▶ Assignment: Could you set down exactly the lines of the data below, starting at the one that holds "arc: (726, 1494) -> (704, 1573), moved" and ending at the one that holds "text: (878, 768) -> (1188, 979), 71 -> 54", both included, and only those?

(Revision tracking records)
----

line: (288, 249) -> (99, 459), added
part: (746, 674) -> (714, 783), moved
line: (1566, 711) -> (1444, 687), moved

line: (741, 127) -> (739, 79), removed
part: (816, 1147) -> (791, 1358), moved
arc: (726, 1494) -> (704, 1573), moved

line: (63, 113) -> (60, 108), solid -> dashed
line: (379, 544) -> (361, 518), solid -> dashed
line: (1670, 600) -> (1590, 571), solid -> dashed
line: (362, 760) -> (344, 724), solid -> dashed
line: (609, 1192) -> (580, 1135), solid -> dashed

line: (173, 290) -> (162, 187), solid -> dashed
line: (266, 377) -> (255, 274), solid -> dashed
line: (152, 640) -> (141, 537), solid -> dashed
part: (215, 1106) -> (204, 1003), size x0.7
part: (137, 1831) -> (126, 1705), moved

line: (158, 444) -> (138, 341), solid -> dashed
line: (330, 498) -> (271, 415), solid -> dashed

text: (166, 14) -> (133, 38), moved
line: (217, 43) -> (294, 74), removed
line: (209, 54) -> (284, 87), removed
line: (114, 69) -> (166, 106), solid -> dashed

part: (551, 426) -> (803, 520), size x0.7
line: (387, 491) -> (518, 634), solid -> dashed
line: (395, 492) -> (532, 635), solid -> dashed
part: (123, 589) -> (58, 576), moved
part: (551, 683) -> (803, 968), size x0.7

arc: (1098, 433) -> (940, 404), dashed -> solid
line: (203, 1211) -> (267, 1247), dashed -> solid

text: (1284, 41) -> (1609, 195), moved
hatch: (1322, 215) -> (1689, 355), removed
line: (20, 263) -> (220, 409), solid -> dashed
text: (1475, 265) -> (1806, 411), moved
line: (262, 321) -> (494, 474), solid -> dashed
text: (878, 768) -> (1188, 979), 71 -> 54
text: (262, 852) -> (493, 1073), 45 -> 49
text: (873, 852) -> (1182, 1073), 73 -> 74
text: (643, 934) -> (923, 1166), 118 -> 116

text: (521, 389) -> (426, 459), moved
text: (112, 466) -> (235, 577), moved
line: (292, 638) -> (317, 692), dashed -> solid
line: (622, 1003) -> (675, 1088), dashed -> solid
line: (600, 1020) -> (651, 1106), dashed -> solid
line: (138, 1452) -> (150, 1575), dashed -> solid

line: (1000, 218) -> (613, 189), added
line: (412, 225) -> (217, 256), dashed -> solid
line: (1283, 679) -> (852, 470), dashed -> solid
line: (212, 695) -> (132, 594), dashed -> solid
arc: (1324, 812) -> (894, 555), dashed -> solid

----

▶ Finished task:
arc: (726, 1494) -> (704, 1573), moved

line: (63, 113) -> (60, 108), solid -> dashed
line: (379, 544) -> (361, 518), solid -> dashed
line: (1670, 600) -> (1590, 571), solid -> dashed
line: (362, 760) -> (344, 724), solid -> dashed
line: (609, 1192) -> (580, 1135), solid -> dashed

line: (173, 290) -> (162, 187), solid -> dashed
line: (266, 377) -> (255, 274), solid -> dashed
line: (152, 640) -> (141, 537), solid -> dashed
part: (215, 1106) -> (204, 1003), size x0.7
part: (137, 1831) -> (126, 1705), moved

line: (158, 444) -> (138, 341), solid -> dashed
line: (330, 498) -> (271, 415), solid -> dashed

text: (166, 14) -> (133, 38), moved
line: (217, 43) -> (294, 74), removed
line: (209, 54) -> (284, 87), removed
line: (114, 69) -> (166, 106), solid -> dashed

part: (551, 426) -> (803, 520), size x0.7
line: (387, 491) -> (518, 634), solid -> dashed
line: (395, 492) -> (532, 635), solid -> dashed
part: (123, 589) -> (58, 576), moved
part: (551, 683) -> (803, 968), size x0.7

arc: (1098, 433) -> (940, 404), dashed -> solid
line: (203, 1211) -> (267, 1247), dashed -> solid

text: (1284, 41) -> (1609, 195), moved
hatch: (1322, 215) -> (1689, 355), removed
line: (20, 263) -> (220, 409), solid -> dashed
text: (1475, 265) -> (1806, 411), moved
line: (262, 321) -> (494, 474), solid -> dashed
text: (878, 768) -> (1188, 979), 71 -> 54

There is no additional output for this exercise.